Market Perspectives April 11, 2014

Chicago Board of Trade Market News

Outlook: USDA estimates for world agricultural supply and demand were published on Wednesday April 9 and the data was somewhat bullish for feed grains. The estimated ending stocks for U.S. feed grains were reduced because of reductions in corn and barley. The most bullish surprise to market participants was a substantial 125 million bushel increase in the estimate of U.S. corn exports for the present season. That increase in U.S. corn exports caused the ending stocks estimate to decrease by the same amount, which USDA now projects to be 1.331 billion bushels of corn when the present 2013/14 season is completed at the end of August. Note that these U.S. corn ending stocks are well below the prior projections of 2 billion bushels that many analysts were giving back in November. Consequently, the price rally in corn contracts from January to the present makes sense.

The ending stocks estimate of U.S. barley was reduced by 7 million bushels, from the March estimate of 90 down to the new April estimate of 83 million bushels. This revision down happened because of a 5 million bushel reduction in estimated imports and a 2 million bushel increase in exports. As well, there was a sizable 20 million bushel increase in the estimate for U.S. sorghum exports, from 160 to 180 million bushels, but that change was offset by a reduction in domestic use that was based on the higher than expected quarterly stocks estimate of sorghum, which was published in the March 31 Grain Stocks report.

It is interesting to note that even though USDA increased their global corn production, the estimate for global ending stocks of corn declined slightly for this season. Corn production estimates for Brazil, Russia and South Africa increased for a combined total of 6.4 MMT and was entirely offset by increased global corn usage.
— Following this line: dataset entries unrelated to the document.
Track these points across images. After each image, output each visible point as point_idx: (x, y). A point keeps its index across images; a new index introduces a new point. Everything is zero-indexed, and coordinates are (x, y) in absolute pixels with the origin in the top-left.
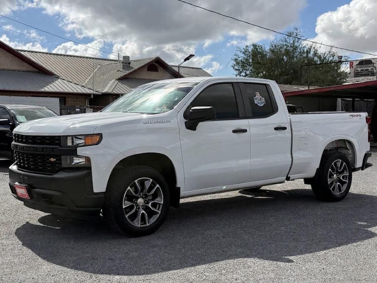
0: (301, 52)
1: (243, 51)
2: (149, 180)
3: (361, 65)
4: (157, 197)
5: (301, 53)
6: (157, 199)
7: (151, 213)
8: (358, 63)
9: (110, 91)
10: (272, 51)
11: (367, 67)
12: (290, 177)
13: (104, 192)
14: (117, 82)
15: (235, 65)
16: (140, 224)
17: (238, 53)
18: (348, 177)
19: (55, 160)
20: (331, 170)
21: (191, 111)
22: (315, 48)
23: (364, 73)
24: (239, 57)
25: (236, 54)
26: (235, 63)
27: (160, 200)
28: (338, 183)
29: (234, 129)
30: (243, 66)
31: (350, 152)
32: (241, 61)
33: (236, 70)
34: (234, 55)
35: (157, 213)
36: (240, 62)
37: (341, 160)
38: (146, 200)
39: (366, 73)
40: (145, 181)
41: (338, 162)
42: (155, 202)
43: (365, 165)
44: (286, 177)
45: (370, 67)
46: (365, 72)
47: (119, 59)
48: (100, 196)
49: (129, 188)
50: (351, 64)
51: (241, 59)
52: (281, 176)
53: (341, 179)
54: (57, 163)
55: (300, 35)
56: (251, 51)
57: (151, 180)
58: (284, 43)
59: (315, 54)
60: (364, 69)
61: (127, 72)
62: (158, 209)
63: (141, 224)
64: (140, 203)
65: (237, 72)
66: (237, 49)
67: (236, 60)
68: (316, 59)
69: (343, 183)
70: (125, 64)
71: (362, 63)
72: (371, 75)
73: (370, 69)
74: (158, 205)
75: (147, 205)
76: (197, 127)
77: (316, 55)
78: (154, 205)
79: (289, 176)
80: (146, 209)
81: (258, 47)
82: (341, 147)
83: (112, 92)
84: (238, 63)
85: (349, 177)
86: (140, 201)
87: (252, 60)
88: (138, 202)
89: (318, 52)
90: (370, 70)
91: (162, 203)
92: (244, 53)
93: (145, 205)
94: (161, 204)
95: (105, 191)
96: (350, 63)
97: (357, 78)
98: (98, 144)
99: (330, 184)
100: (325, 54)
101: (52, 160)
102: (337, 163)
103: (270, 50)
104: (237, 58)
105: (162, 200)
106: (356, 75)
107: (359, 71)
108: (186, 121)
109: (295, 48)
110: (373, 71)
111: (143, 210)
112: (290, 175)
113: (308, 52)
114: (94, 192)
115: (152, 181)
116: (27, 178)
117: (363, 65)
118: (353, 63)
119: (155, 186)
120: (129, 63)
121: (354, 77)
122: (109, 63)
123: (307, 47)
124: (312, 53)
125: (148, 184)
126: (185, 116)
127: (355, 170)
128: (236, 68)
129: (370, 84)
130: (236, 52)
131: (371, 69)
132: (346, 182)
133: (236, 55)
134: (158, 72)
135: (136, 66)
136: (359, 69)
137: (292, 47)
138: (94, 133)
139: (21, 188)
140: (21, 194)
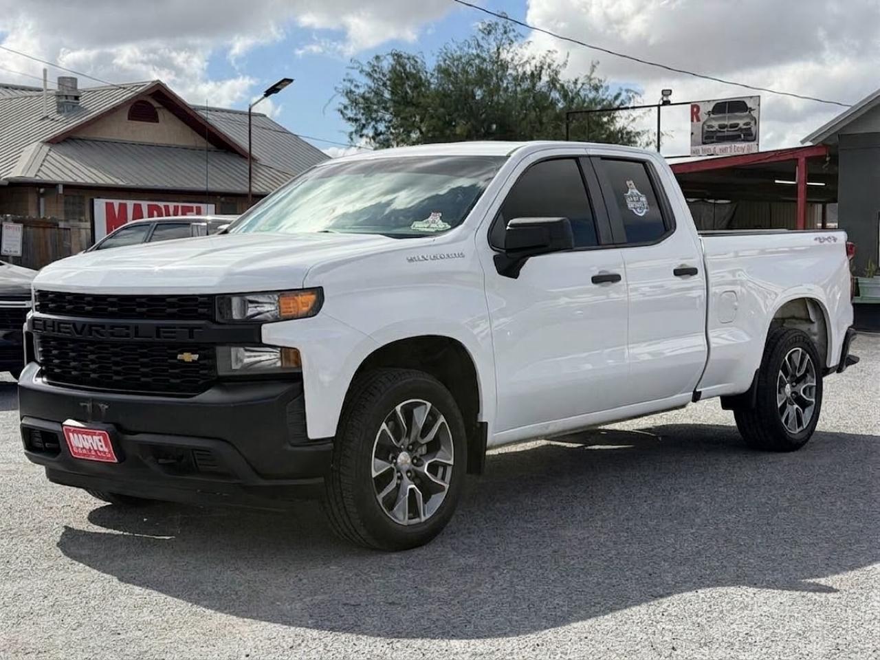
0: (518, 75)
1: (368, 69)
2: (425, 404)
3: (720, 113)
4: (438, 449)
5: (518, 80)
6: (440, 453)
7: (428, 489)
8: (710, 109)
9: (31, 175)
10: (444, 72)
11: (735, 119)
12: (700, 392)
13: (333, 438)
14: (46, 148)
15: (346, 107)
16: (407, 517)
17: (356, 75)
18: (814, 389)
19: (196, 357)
20: (782, 374)
21: (508, 228)
22: (552, 67)
23: (726, 134)
24: (357, 86)
25: (349, 77)
26: (346, 101)
27: (447, 456)
28: (796, 406)
29: (596, 273)
30: (368, 110)
31: (815, 328)
32: (363, 97)
33: (349, 119)
34: (344, 80)
35: (441, 489)
36: (361, 100)
37: (800, 349)
38: (415, 457)
39: (731, 133)
40: (415, 407)
41: (795, 354)
42: (436, 461)
43: (847, 360)
44: (692, 393)
45: (741, 118)
46: (727, 131)
47: (45, 85)
48: (322, 448)
49: (384, 426)
50: (695, 110)
51: (361, 91)
52: (684, 390)
53: (801, 396)
54: (204, 367)
55: (514, 31)
56: (390, 72)
57: (429, 405)
58: (474, 52)
59: (553, 82)
60: (726, 123)
61: (74, 122)
62: (443, 479)
63: (409, 518)
64: (402, 464)
65: (352, 127)
66: (351, 65)
67: (349, 93)
68: (555, 95)
69: (804, 404)
70: (64, 100)
71: (722, 108)
72: (744, 140)
73: (741, 123)
74: (441, 470)
75: (419, 469)
76: (521, 271)
77: (554, 86)
78: (433, 468)
79: (697, 390)
80: (417, 477)
81: (406, 61)
82: (793, 317)
83: (37, 178)
84: (355, 102)
85: (816, 390)
86: (403, 458)
87: (393, 93)
88: (399, 461)
89: (560, 77)
90: (741, 125)
91: (451, 462)
92: (369, 75)
93: (413, 469)
94: (450, 465)
95: (333, 434)
96: (693, 107)
97: (711, 147)
98: (315, 315)
99: (781, 407)
100: (575, 83)
101: (188, 357)
102: (794, 356)
103: (439, 69)
104: (353, 89)
105: (451, 454)
106: (706, 138)
107: (714, 129)
108: (498, 253)
109: (504, 66)
110: (750, 128)
111: (410, 482)
112: (701, 388)
113: (536, 76)
114: (308, 439)
115: (431, 407)
116: (106, 407)
117: (725, 113)
118: (698, 108)
119: (435, 420)
120: (77, 98)
121: (704, 143)
122: (8, 96)
123: (533, 62)
124: (545, 78)
125: (420, 417)
126: (492, 241)
127: (827, 371)
128: (350, 114)
129: (741, 162)
130: (350, 71)
131: (744, 124)
132: (812, 402)
133: (349, 80)
134: (158, 122)
135: (95, 107)
136: (716, 124)
137: (493, 63)
138: (305, 287)
139: (87, 434)
140: (84, 451)
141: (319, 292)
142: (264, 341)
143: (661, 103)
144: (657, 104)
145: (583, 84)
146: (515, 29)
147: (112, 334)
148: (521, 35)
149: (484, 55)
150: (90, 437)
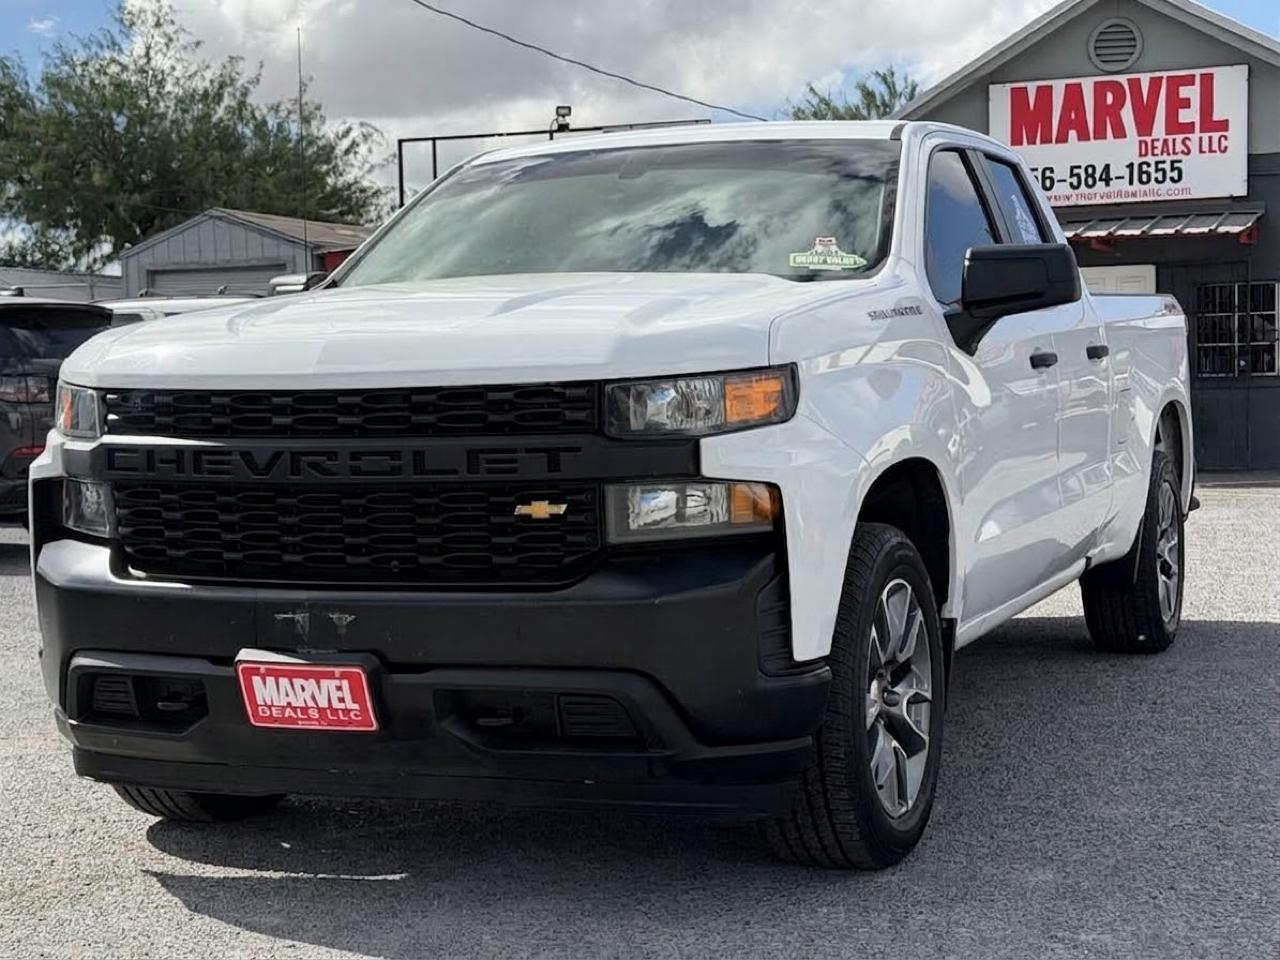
0: (184, 94)
2: (906, 588)
4: (907, 671)
5: (186, 102)
13: (827, 658)
19: (561, 508)
22: (238, 83)
35: (921, 745)
37: (1168, 485)
44: (1085, 560)
49: (873, 631)
53: (1166, 561)
55: (172, 22)
57: (909, 589)
59: (240, 107)
75: (894, 710)
77: (241, 114)
85: (1179, 552)
89: (250, 99)
91: (929, 694)
94: (928, 700)
98: (789, 418)
100: (276, 109)
101: (541, 509)
105: (928, 681)
109: (158, 79)
111: (889, 735)
114: (793, 661)
115: (911, 594)
116: (350, 617)
123: (208, 75)
124: (228, 100)
132: (1175, 571)
137: (142, 71)
138: (773, 363)
139: (306, 676)
140: (288, 712)
141: (789, 373)
142: (707, 470)
143: (555, 127)
144: (548, 128)
145: (289, 112)
146: (175, 20)
147: (356, 471)
148: (184, 30)
149: (124, 59)
150: (312, 681)
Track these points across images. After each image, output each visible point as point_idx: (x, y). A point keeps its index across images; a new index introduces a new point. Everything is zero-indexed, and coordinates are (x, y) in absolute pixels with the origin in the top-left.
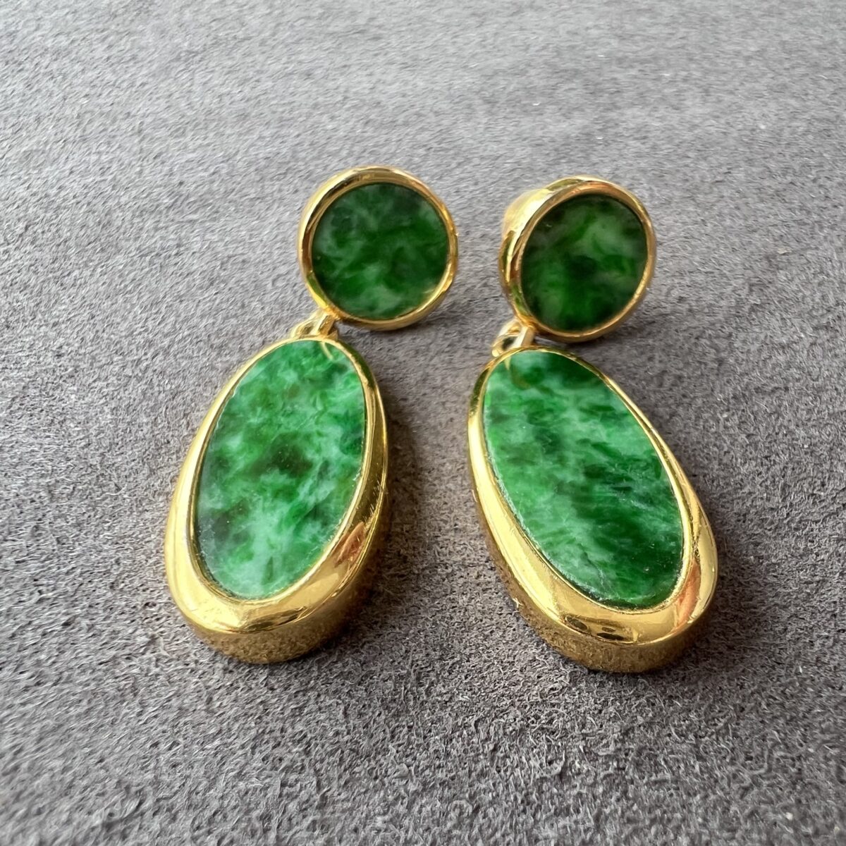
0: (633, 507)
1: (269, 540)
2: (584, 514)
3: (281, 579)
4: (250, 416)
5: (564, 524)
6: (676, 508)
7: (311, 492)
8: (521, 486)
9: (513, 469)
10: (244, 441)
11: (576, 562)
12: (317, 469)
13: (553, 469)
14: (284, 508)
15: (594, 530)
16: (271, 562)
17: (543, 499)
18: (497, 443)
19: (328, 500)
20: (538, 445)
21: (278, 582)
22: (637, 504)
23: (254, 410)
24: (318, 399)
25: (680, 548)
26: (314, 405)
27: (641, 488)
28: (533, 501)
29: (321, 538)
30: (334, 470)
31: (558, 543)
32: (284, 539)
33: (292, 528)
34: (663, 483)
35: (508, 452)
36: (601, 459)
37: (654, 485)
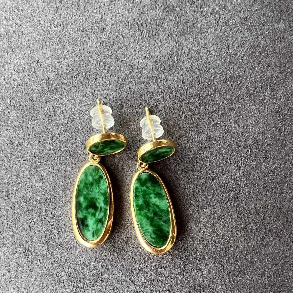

USDA’s revised estimates for global feed grains are by themselves more bullish, but corn futures contracts in the short run could come under the influence of other more negative factors. More bearish factors that could influence near-term corn prices are:

1. Speculators have already built substantial long positions in corn and soybeans and need to do some profit taking.
2. Chinese crushers are anxiously attempting to get out of some South American soybean purchases and a sell-off in soybeans could influence corn.
3. Wheat data in the latest WASDE was also somewhat bearish and could have some influence on corn.
4. Any sell-off in stocks could also have some indirect influence.
5. Weather in the U.S. Corn-belt is forecast to improve.
6. South American corn is becoming increasingly available to the global market.
7. Lastly, U.S. farmers are likely to consider items such as the proceeding factors and uniformly decide it is time to sell some more of their 2013/14 feed grain inventory.

The outlook is that corn contracts could experience a near-term price setback and then be followed by another rebound of some sort going into corn pollination. The extent of any pre-pollination rebound will be heavily influenced by weather.